Dialysis/Ultrafiltration should do the job.

Hi Lena, I perform sucrose fractionation in order to isolate lipid raft domains. After collection of sucrose fractions, I succesfully apply a protocol for precipitation of very low protein concentration based in TCA and sodium deoxycolate (DOC). First, I add 2% DOC, vortex and let sit for 30min at 4ºC. Subsequently, add 1/10 (v/v) of TCA, vortex and let sit overnight at 4ºC. Spin 15min in microfuge at maximum speed at 4ºC, discharge supernatant and dry air the pellet. As optional, wash pellet twice with one volume of cold acetone. Good luck!

Dear Lena,

Ammonium sulphate is the technique I suggest. All the details are here:

https://www.researchgate.net/post/Can_anyone_suggest_a_Ammonium_sulphate_cut_protocol

Keep fingers cross!

Hi Lena

I agree with Santiago concerning the cold acetone.
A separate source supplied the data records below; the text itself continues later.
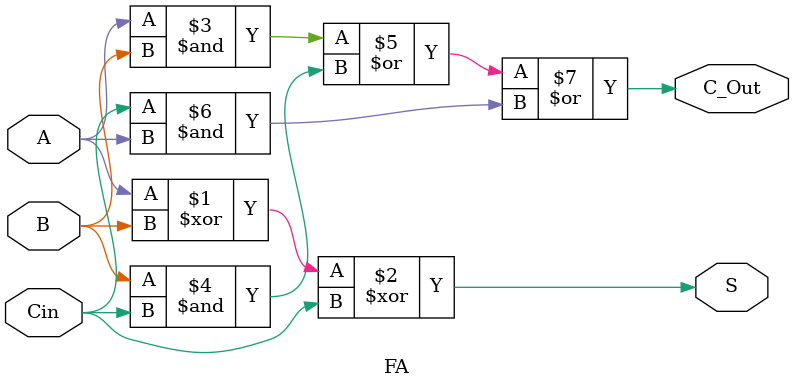
<source format=v>
module FA (A,B,Cin,S,C_Out);
    input A,B,Cin;

    output S,C_Out;
    assign S=A^B^Cin;
    assign C_Out=((A&B)|(B&Cin)|(Cin&A));
    
endmodule
</source>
it will wash your TCA pellet, to remove TCA and keep protein precipitation.

To preciptiate proteins within a sucrose-containing fraction I use methanol/chloroform precipitation. Then no sucrose will co-precipitate with the proteins.

150µL fraction + 600µL methanol. MIX. Add 150µL chloroform. VORTEX. Add 450µL water. VORTEX. Spinn maxspeed (eg. 14000xg) 5min. A white disc of proteins is formed between the organic and the aqueous phases - remove upper phase. Add 650µL methanol. INVERT tubes 3 times. Spinn maxspeed 5min. Remove solvent. Protein precipitate as a pellet.

My reference: http://www.mitosciences.com/PDF/sg.pdf

I have very little material in my sucrose fraction and i tried several protocols to recover protein. In my hands, methanol/chloroform protocol as Bjorn describes works the best for me.